Excerpt to read:
Segment Open
That's because these two byte arrays are holding secret data. If we do any of above mentioned things, during the comparison, then it can leak some information about content of those byte arrays to some adversary who might be observing. There are various possible ways to collect these sort of leaked information in various different execution environments.

So we can write

uint8_t arr_a[16];
uint8_t arr_b[16];

// fill arr_a, arr_b with some content

bool flg = true;

for(size_t i = 0; i < 16; i++) {
    if (arr_a[i] != arr_b[i]) { 
        flg = false;
        break;
    }
}

But you understand why it's not something we want to do in cryptographic context. We're exactly deciding when to break out of the loop ( i.e. which code path to take or which instructions to execute next ) based on content of byte arrays $a$ and $b$.

Let's make it better

bool flg = false;

for(size_t i = 0; i < 16; i++) {
    flg |= static_cast<bool>(arr_a[i] ^ arr_b[i]);
}

const bool is_a_match = !flg;

Now we're doing it better, because it doesn't matter what the content of those two byte arrays are, we always execute same set to instructions.
Segment Closed
Short-answer chart tasks:
Segment Open
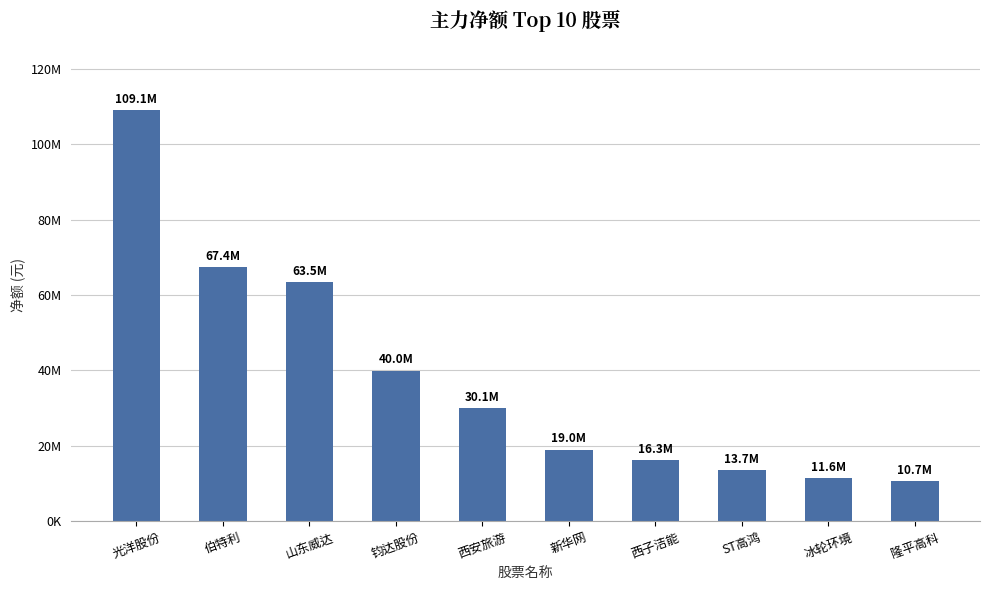

Reading right to left, transcribe all the data shown in this chart.

10696814	11597994	13684075	16327186	19044295	30111253	39981498	63456415	67449640	109077902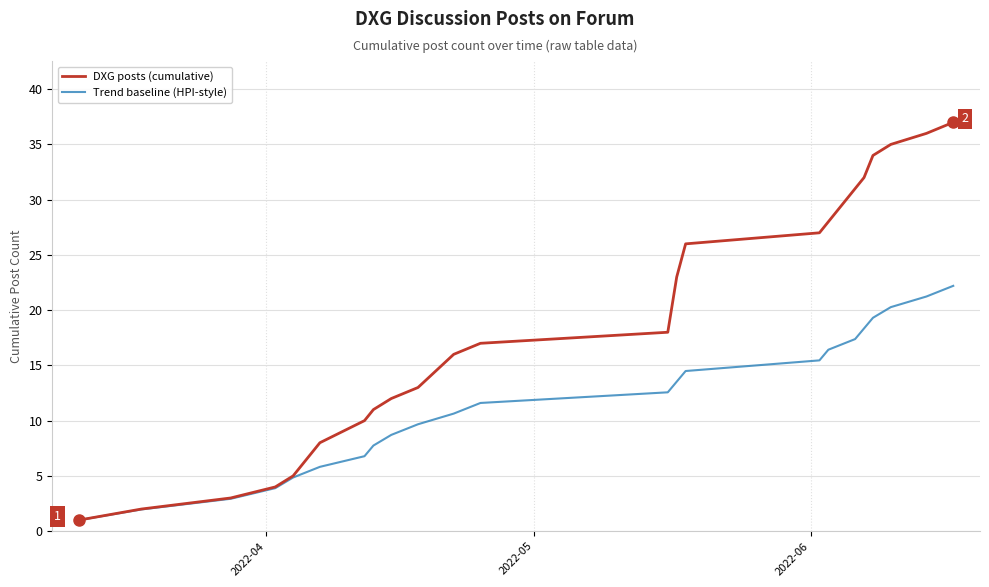

What is the difference between the maximum and minimum values in the DXG posts (cumulative) series?

36.0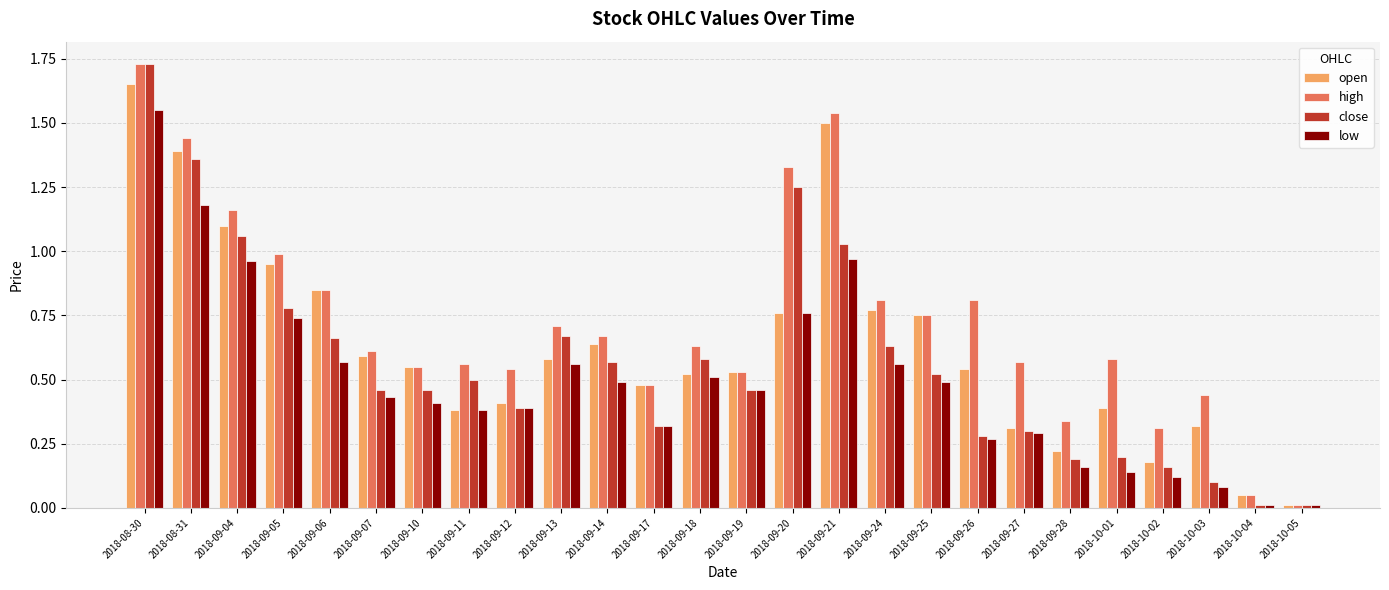

What position from the right is 2018-10-04?

2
Segment Closed
Work request 1: Return, word for word, everything in the excerpt on comparing secret byte arrays from "bool flg = true;" down to "arrays $a$ and $b$.".
Work request 2: Take the excerpt on comparing secret byte arrays further, starting after its final sentence.
The records are independent of the excerpt on comparing secret byte arrays.

Task response 1:
bool flg = true;

for(size_t i = 0; i < 16; i++) {
    if (arr_a[i] != arr_b[i]) { 
        flg = false;
        break;
    }
}

But you understand why it's not something we want to do in cryptographic context. We're exactly deciding when to break out of the loop ( i.e. which code path to take or which instructions to execute next ) based on content of byte arrays $a$ and $b$.

Task response 2:
Now $flg$, in above code snippet, is a secret boolean, because it holds accumulated result of comparison of two secret bytearrays $a$, $b$.

Now we write following, using $flg$

if (flg) {
    std::memcpy(dst, src, 16);
} else {
    std::memset(dst, 0, 16);
}

// Or fancier alternative
// Generally results into conditional move intructions

std::memcpy(dst, src, 16 * flg);
std::memset(dst, 0, 16 * !flg);

We're branching out ( i.e. deciding which instruction to execute ) based on secret value $flg$.

We can avoid this using subtle. First let us perform comparison of two secret bytearrays.

uint32_t flg = -1u; // = 0xffffffff

for(size_t i = 0; i < 16; i++) {
    flg &= subtle::ct_eq<uint8_t, uint32_t>(arr_a[i], arr_b[i]);
}

If content of those two bytearrays match, flg = 0xffffffff, otherwise flg = 0.

Note You may want flg to be uint64_t, in that case truth value is denoted by 0xffffffffffffffff and false value by 0. Read API documentation in subtle.hpp.

Again $flg$ is a secret piece of data ( holds accumulated result of secret comparison ) and we can't branch on its value. We can use subtle for conditionally selecting ( condition is truthness or falseness of value held in $flg$ ) what value to write in $dst$, in constant-time.

for(size_t i = 0; i < 16; i++) {
    dst[i] = subtle::ct_select<uint32_t, uint8_t>(flg, src[i], 0);
}

I maintain a few examples, where I demonstrate how you can use subtle API for writing constant-time code.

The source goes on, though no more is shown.